Um interlocutor da equipe econômica ainda avaliou que os superávits previstos mostram que o governo está na direção certa, embora sejam necessárias novas ações especialmente em relação às despesas obrigatórias.
No fim do ano passado, Haddad apresentou um pacote de medidas que mirava conter a velocidade de crescimento das despesas obrigatórias, mas foi considerado tímido pelo mercado financeiro.

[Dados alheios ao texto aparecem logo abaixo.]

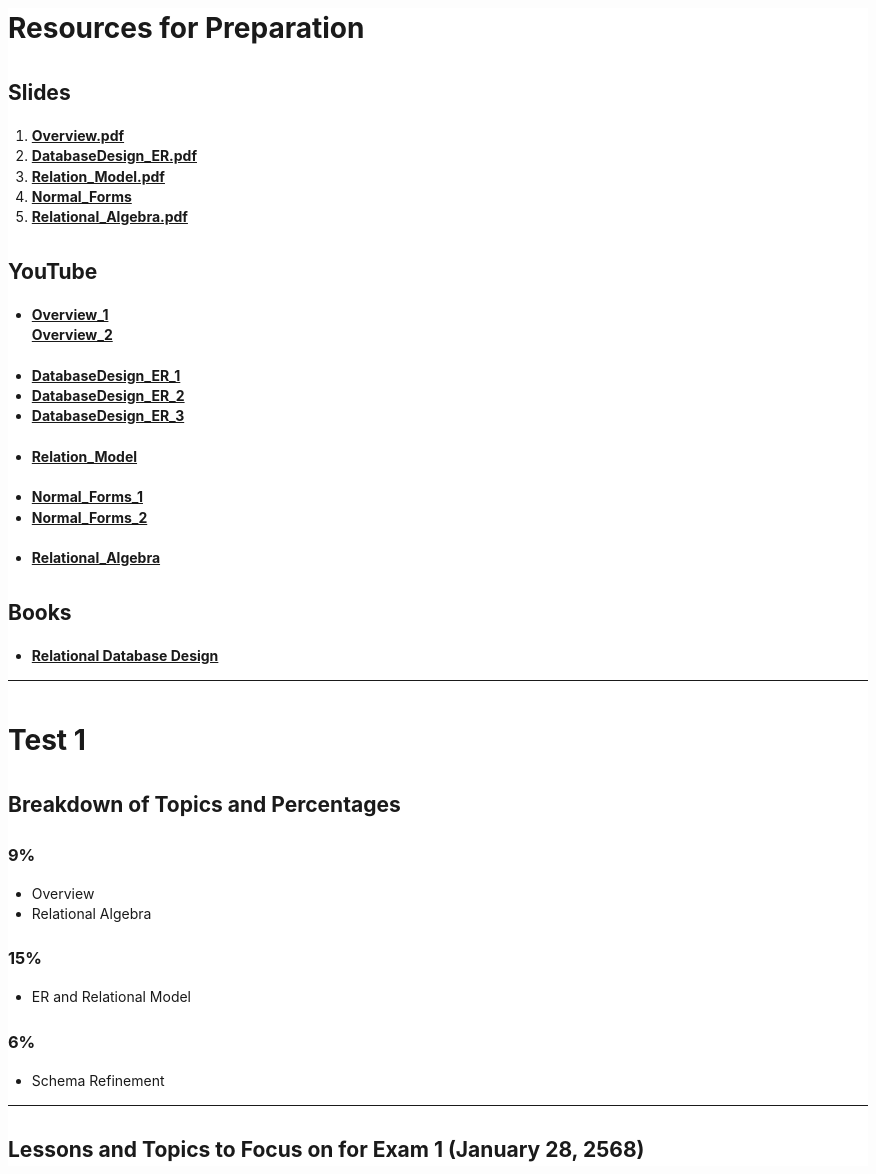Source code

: # Resources for Preparation

## Slides

1. [**Overview.pdf**](../Sildes/1_Overview.pdf)<br>
2. [**DatabaseDesign_ER.pdf**](./Slides/2_DatabaseDesign_ER.pdf)<br>
3. [**Relation_Model.pdf**](./Slides/3_Relation_Model.pdf)<br>
4. [**Normal_Forms**](./Slides/4_Normal_Forms.pdf)<br>
5. [**Relational_Algebra.pdf**](./Slides/5_Relational_Algebra.pdf)

## YouTube

- [**Overview_1**](https://www.youtube.com/watch?v=6DFerdcSnGY)<br>
  [**Overview_2**](https://www.youtube.com/watch?v=p3h9HJvp1OE)<br><br>
- [**DatabaseDesign_ER_1**](https://www.youtube.com/watch?v=iK0NcaXOcCw)<br>
- [**DatabaseDesign_ER_2**](https://www.youtube.com/watch?v=FmuSwOcmtpI)<br>
- [**DatabaseDesign_ER_3**](https://www.youtube.com/watch?v=TTn3IclysDA)<br><br>
- [**Relation_Model**](https://www.youtube.com/watch?v=sbVNz8yLuQ8)<br><br>
- [**Normal_Forms_1**](https://www.youtube.com/watch?v=1p_y42vHjuQ)<br>
- [**Normal_Forms_2**](https://www.youtube.com/watch?v=JKdUwfgBWg8)<br><br>
- [**Relational_Algebra**](https://www.youtube.com/watch?v=L4FpIyejTkI)

## Books

- [**Relational Database Design**](./Proadpran_Pungabukkana_Relational_Database_Design_2560_npv3.pdf)

---

# Test 1

## Breakdown of Topics and Percentages

### 9%

- Overview
- Relational Algebra

### 15%

- ER and Relational Model

### 6%

- Schema Refinement

---

## Lessons and Topics to Focus on for Exam 1 (January 28, 2568)

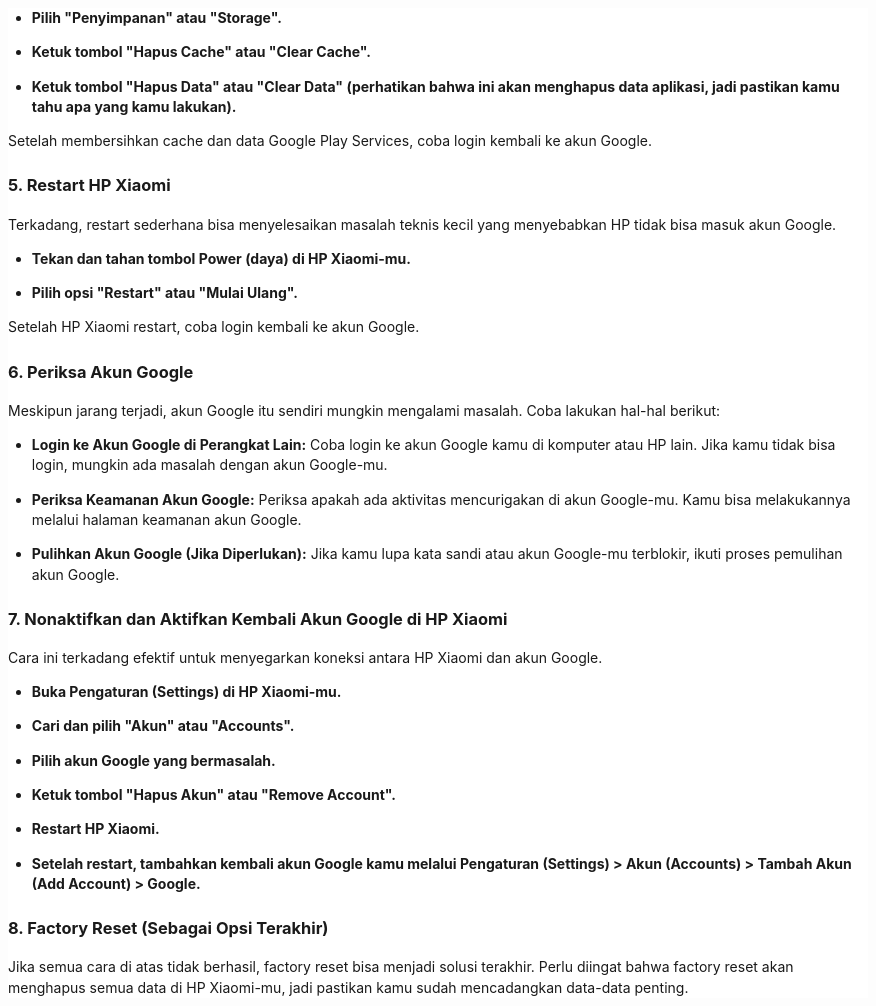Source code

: - **Pilih "Penyimpanan" atau "Storage".**
    
- **Ketuk tombol "Hapus Cache" atau "Clear Cache".**
    
- **Ketuk tombol "Hapus Data" atau "Clear Data" (perhatikan bahwa ini akan menghapus data aplikasi, jadi pastikan kamu tahu apa yang kamu lakukan).**
    

Setelah membersihkan cache dan data Google Play Services, coba login kembali ke akun Google.

### 5\. Restart HP Xiaomi

Terkadang, restart sederhana bisa menyelesaikan masalah teknis kecil yang menyebabkan HP tidak bisa masuk akun Google.

- **Tekan dan tahan tombol Power (daya) di HP Xiaomi-mu.**
    
- **Pilih opsi "Restart" atau "Mulai Ulang".**
    

Setelah HP Xiaomi restart, coba login kembali ke akun Google.

### 6\. Periksa Akun Google

Meskipun jarang terjadi, akun Google itu sendiri mungkin mengalami masalah. Coba lakukan hal-hal berikut:

- **Login ke Akun Google di Perangkat Lain:** Coba login ke akun Google kamu di komputer atau HP lain. Jika kamu tidak bisa login, mungkin ada masalah dengan akun Google-mu.
    
- **Periksa Keamanan Akun Google:** Periksa apakah ada aktivitas mencurigakan di akun Google-mu. Kamu bisa melakukannya melalui halaman keamanan akun Google.
    
- **Pulihkan Akun Google (Jika Diperlukan):** Jika kamu lupa kata sandi atau akun Google-mu terblokir, ikuti proses pemulihan akun Google.
    

### 7\. Nonaktifkan dan Aktifkan Kembali Akun Google di HP Xiaomi

Cara ini terkadang efektif untuk menyegarkan koneksi antara HP Xiaomi dan akun Google.

- **Buka Pengaturan (Settings) di HP Xiaomi-mu.**
    
- **Cari dan pilih "Akun" atau "Accounts".**
    
- **Pilih akun Google yang bermasalah.**
    
- **Ketuk tombol "Hapus Akun" atau "Remove Account".**
    
- **Restart HP Xiaomi.**
    
- **Setelah restart, tambahkan kembali akun Google kamu melalui Pengaturan (Settings) > Akun (Accounts) > Tambah Akun (Add Account) > Google.**
    

### 8\. Factory Reset (Sebagai Opsi Terakhir)

Jika semua cara di atas tidak berhasil, factory reset bisa menjadi solusi terakhir. Perlu diingat bahwa factory reset akan menghapus semua data di HP Xiaomi-mu, jadi pastikan kamu sudah mencadangkan data-data penting.
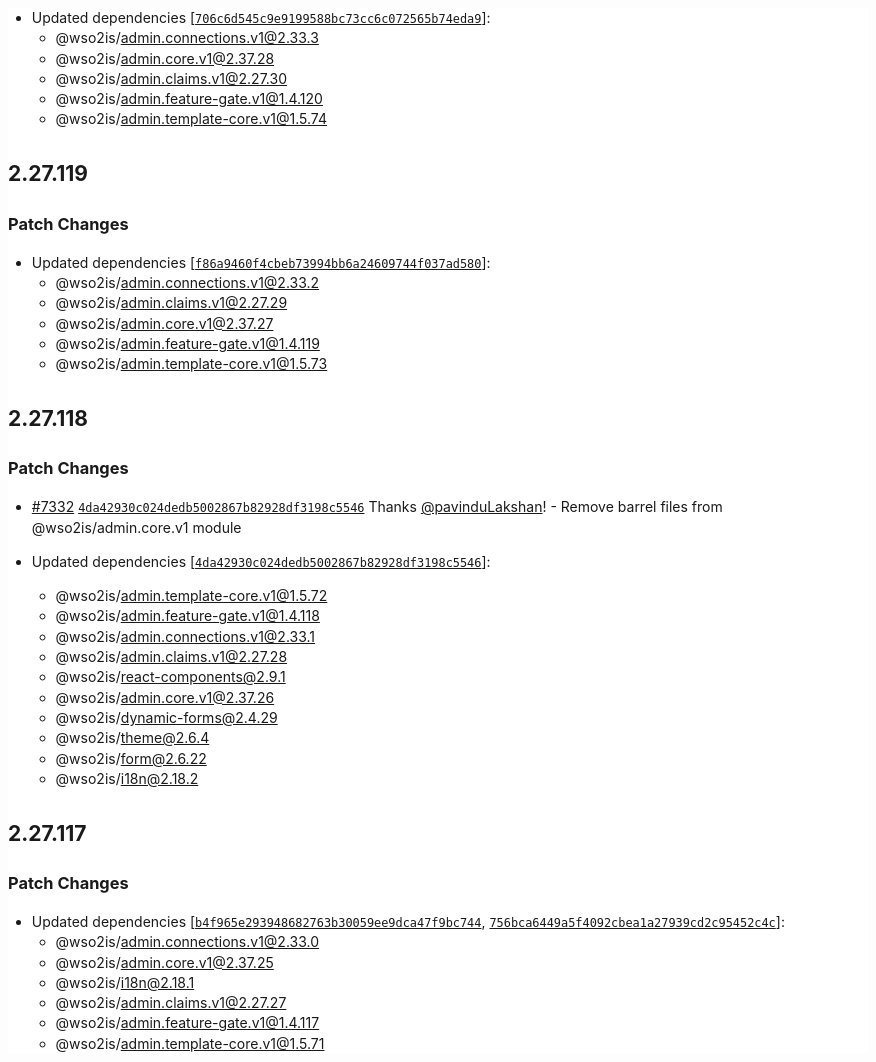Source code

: - Updated dependencies [[`706c6d545c9e9199588bc73cc6c072565b74eda9`](https://github.com/wso2/identity-apps/commit/706c6d545c9e9199588bc73cc6c072565b74eda9)]:
  - @wso2is/admin.connections.v1@2.33.3
  - @wso2is/admin.core.v1@2.37.28
  - @wso2is/admin.claims.v1@2.27.30
  - @wso2is/admin.feature-gate.v1@1.4.120
  - @wso2is/admin.template-core.v1@1.5.74

## 2.27.119

### Patch Changes

- Updated dependencies [[`f86a9460f4cbeb73994bb6a24609744f037ad580`](https://github.com/wso2/identity-apps/commit/f86a9460f4cbeb73994bb6a24609744f037ad580)]:
  - @wso2is/admin.connections.v1@2.33.2
  - @wso2is/admin.claims.v1@2.27.29
  - @wso2is/admin.core.v1@2.37.27
  - @wso2is/admin.feature-gate.v1@1.4.119
  - @wso2is/admin.template-core.v1@1.5.73

## 2.27.118

### Patch Changes

- [#7332](https://github.com/wso2/identity-apps/pull/7332) [`4da42930c024dedb5002867b82928df3198c5546`](https://github.com/wso2/identity-apps/commit/4da42930c024dedb5002867b82928df3198c5546) Thanks [@pavinduLakshan](https://github.com/pavinduLakshan)! - Remove barrel files from @wso2is/admin.core.v1 module

- Updated dependencies [[`4da42930c024dedb5002867b82928df3198c5546`](https://github.com/wso2/identity-apps/commit/4da42930c024dedb5002867b82928df3198c5546)]:
  - @wso2is/admin.template-core.v1@1.5.72
  - @wso2is/admin.feature-gate.v1@1.4.118
  - @wso2is/admin.connections.v1@2.33.1
  - @wso2is/admin.claims.v1@2.27.28
  - @wso2is/react-components@2.9.1
  - @wso2is/admin.core.v1@2.37.26
  - @wso2is/dynamic-forms@2.4.29
  - @wso2is/theme@2.6.4
  - @wso2is/form@2.6.22
  - @wso2is/i18n@2.18.2

## 2.27.117

### Patch Changes

- Updated dependencies [[`b4f965e293948682763b30059ee9dca47f9bc744`](https://github.com/wso2/identity-apps/commit/b4f965e293948682763b30059ee9dca47f9bc744), [`756bca6449a5f4092cbea1a27939cd2c95452c4c`](https://github.com/wso2/identity-apps/commit/756bca6449a5f4092cbea1a27939cd2c95452c4c)]:
  - @wso2is/admin.connections.v1@2.33.0
  - @wso2is/admin.core.v1@2.37.25
  - @wso2is/i18n@2.18.1
  - @wso2is/admin.claims.v1@2.27.27
  - @wso2is/admin.feature-gate.v1@1.4.117
  - @wso2is/admin.template-core.v1@1.5.71
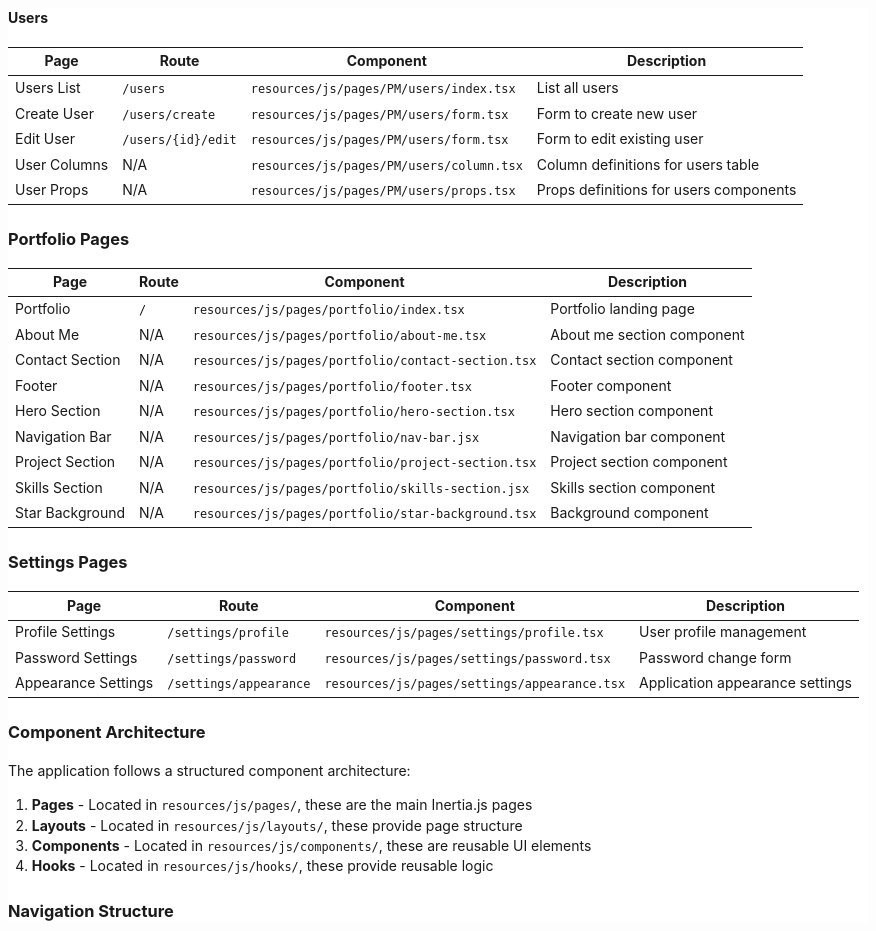 #### Users
| Page | Route | Component | Description |
|------|-------|-----------|-------------|
| Users List | `/users` | `resources/js/pages/PM/users/index.tsx` | List all users |
| Create User | `/users/create` | `resources/js/pages/PM/users/form.tsx` | Form to create new user |
| Edit User | `/users/{id}/edit` | `resources/js/pages/PM/users/form.tsx` | Form to edit existing user |
| User Columns | N/A | `resources/js/pages/PM/users/column.tsx` | Column definitions for users table |
| User Props | N/A | `resources/js/pages/PM/users/props.tsx` | Props definitions for users components |

### Portfolio Pages

| Page | Route | Component | Description |
|------|-------|-----------|-------------|
| Portfolio | `/` | `resources/js/pages/portfolio/index.tsx` | Portfolio landing page |
| About Me | N/A | `resources/js/pages/portfolio/about-me.tsx` | About me section component |
| Contact Section | N/A | `resources/js/pages/portfolio/contact-section.tsx` | Contact section component |
| Footer | N/A | `resources/js/pages/portfolio/footer.tsx` | Footer component |
| Hero Section | N/A | `resources/js/pages/portfolio/hero-section.tsx` | Hero section component |
| Navigation Bar | N/A | `resources/js/pages/portfolio/nav-bar.jsx` | Navigation bar component |
| Project Section | N/A | `resources/js/pages/portfolio/project-section.tsx` | Project section component |
| Skills Section | N/A | `resources/js/pages/portfolio/skills-section.jsx` | Skills section component |
| Star Background | N/A | `resources/js/pages/portfolio/star-background.tsx` | Background component |

### Settings Pages

| Page | Route | Component | Description |
|------|-------|-----------|-------------|
| Profile Settings | `/settings/profile` | `resources/js/pages/settings/profile.tsx` | User profile management |
| Password Settings | `/settings/password` | `resources/js/pages/settings/password.tsx` | Password change form |
| Appearance Settings | `/settings/appearance` | `resources/js/pages/settings/appearance.tsx` | Application appearance settings |

### Component Architecture

The application follows a structured component architecture:

1. **Pages** - Located in `resources/js/pages/`, these are the main Inertia.js pages
2. **Layouts** - Located in `resources/js/layouts/`, these provide page structure
3. **Components** - Located in `resources/js/components/`, these are reusable UI elements
4. **Hooks** - Located in `resources/js/hooks/`, these provide reusable logic

### Navigation Structure
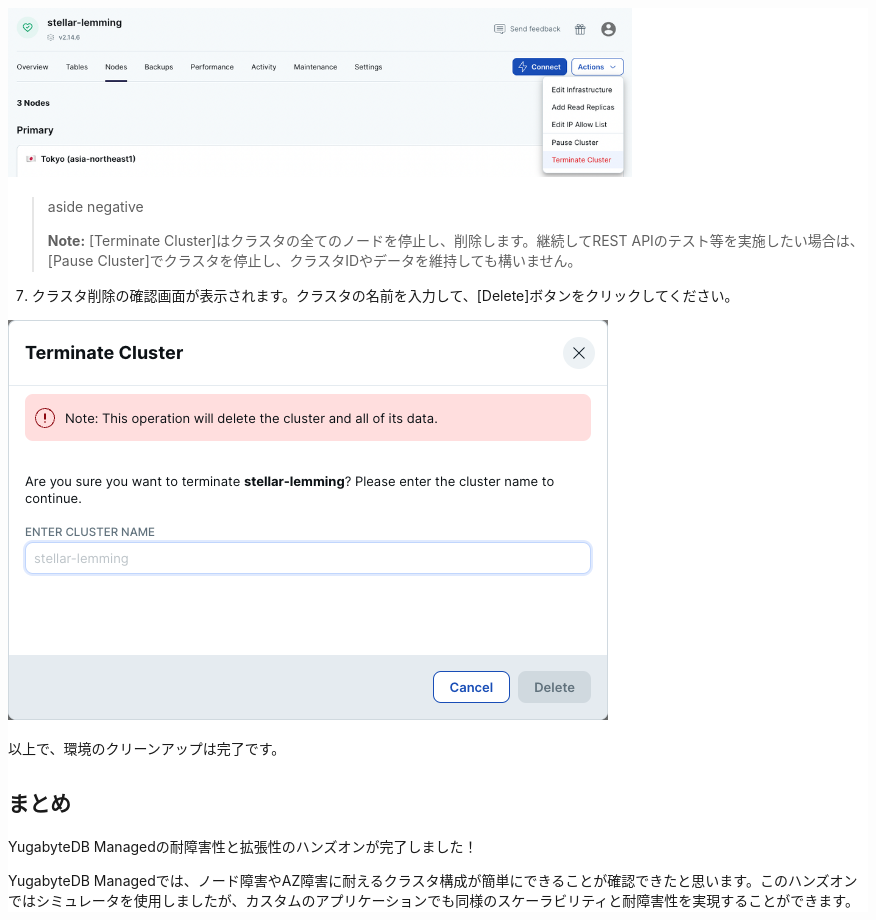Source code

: <img src="img/3eb518302c5a07b2.png" alt="3eb518302c5a07b2.png"  width="624.00" />

> aside negative
> 
> **Note:** [Terminate Cluster]はクラスタの全てのノードを停止し、削除します。継続してREST APIのテスト等を実施したい場合は、[Pause Cluster]でクラスタを停止し、クラスタIDやデータを維持しても構いません。

7. クラスタ削除の確認画面が表示されます。クラスタの名前を入力して、[Delete]ボタンをクリックしてください。

<img src="img/a74576e365d3d74.png" alt="a74576e365d3d74.png"  width="600.00" />

以上で、環境のクリーンアップは完了です。


## まとめ



YugabyteDB Managedの耐障害性と拡張性のハンズオンが完了しました！

YugabyteDB Managedでは、ノード障害やAZ障害に耐えるクラスタ構成が簡単にできることが確認できたと思います。このハンズオンではシミュレータを使用しましたが、カスタムのアプリケーションでも同様のスケーラビリティと耐障害性を実現することができます。
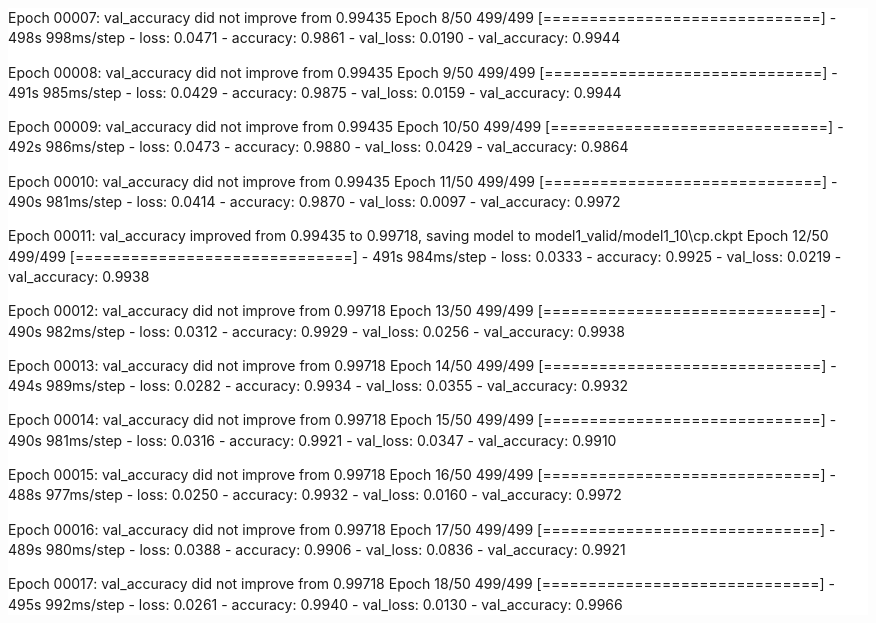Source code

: Epoch 00007: val_accuracy did not improve from 0.99435
Epoch 8/50
499/499 [==============================] - 498s 998ms/step - loss: 0.0471 - accuracy: 0.9861 - val_loss: 0.0190 - val_accuracy: 0.9944

Epoch 00008: val_accuracy did not improve from 0.99435
Epoch 9/50
499/499 [==============================] - 491s 985ms/step - loss: 0.0429 - accuracy: 0.9875 - val_loss: 0.0159 - val_accuracy: 0.9944

Epoch 00009: val_accuracy did not improve from 0.99435
Epoch 10/50
499/499 [==============================] - 492s 986ms/step - loss: 0.0473 - accuracy: 0.9880 - val_loss: 0.0429 - val_accuracy: 0.9864

Epoch 00010: val_accuracy did not improve from 0.99435
Epoch 11/50
499/499 [==============================] - 490s 981ms/step - loss: 0.0414 - accuracy: 0.9870 - val_loss: 0.0097 - val_accuracy: 0.9972

Epoch 00011: val_accuracy improved from 0.99435 to 0.99718, saving model to model1_valid/model1_10\cp.ckpt
Epoch 12/50
499/499 [==============================] - 491s 984ms/step - loss: 0.0333 - accuracy: 0.9925 - val_loss: 0.0219 - val_accuracy: 0.9938

Epoch 00012: val_accuracy did not improve from 0.99718
Epoch 13/50
499/499 [==============================] - 490s 982ms/step - loss: 0.0312 - accuracy: 0.9929 - val_loss: 0.0256 - val_accuracy: 0.9938

Epoch 00013: val_accuracy did not improve from 0.99718
Epoch 14/50
499/499 [==============================] - 494s 989ms/step - loss: 0.0282 - accuracy: 0.9934 - val_loss: 0.0355 - val_accuracy: 0.9932

Epoch 00014: val_accuracy did not improve from 0.99718
Epoch 15/50
499/499 [==============================] - 490s 981ms/step - loss: 0.0316 - accuracy: 0.9921 - val_loss: 0.0347 - val_accuracy: 0.9910

Epoch 00015: val_accuracy did not improve from 0.99718
Epoch 16/50
499/499 [==============================] - 488s 977ms/step - loss: 0.0250 - accuracy: 0.9932 - val_loss: 0.0160 - val_accuracy: 0.9972

Epoch 00016: val_accuracy did not improve from 0.99718
Epoch 17/50
499/499 [==============================] - 489s 980ms/step - loss: 0.0388 - accuracy: 0.9906 - val_loss: 0.0836 - val_accuracy: 0.9921

Epoch 00017: val_accuracy did not improve from 0.99718
Epoch 18/50
499/499 [==============================] - 495s 992ms/step - loss: 0.0261 - accuracy: 0.9940 - val_loss: 0.0130 - val_accuracy: 0.9966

A revisão dos pisos e a desvinculação de parte de benefícios em relação ao salário mínimo, contudo, chegaram a ser cogitadas, mas foram vetadas na discussão política, que envolveu diversos integrantes do governo.
O economista Tiago Sbardelotto, da XP Investimentos, avalia que, em caso de uma nova solução para os precatórios, o governo pode ganhar uma sobrevida em 2027, mas a bomba já estouraria em 2028, sem reformas significativas nos gastos obrigatórios.
— O que o PLDO mostra é que, mesmo tirando o efeito dos precatórios, ainda assim teria uma queda significativa das despesas discricionárias entre 2026 e 2027, em torno de R$ 30 bilhões.
O diretor da Instituição Fiscal Independente do Senado (IFI), Alexandre Seijas, destaca que uma nova reforma da Previdência pode ser necessária:
— Em algum momento, a sociedade e o Congresso vão ter que discutir as dinâmicas das despesas.
Sem nenhuma sinalização de como o problema será resolvido, Matheus Ribeiro, analista da BRGC, destaca a elevada incerteza no cenário econômico diante da sinalização do governo de que não deve propor mudanças neste mandato.
— É um Orçamento que começa daqui a um ano e meio e não há um endereçamento da questão. O Estado vai caber nas regras, ou as regras serão afrouxadas para caber o Estado? Não existe uma sinalização do Congresso e dos principais partidos sobre a questão.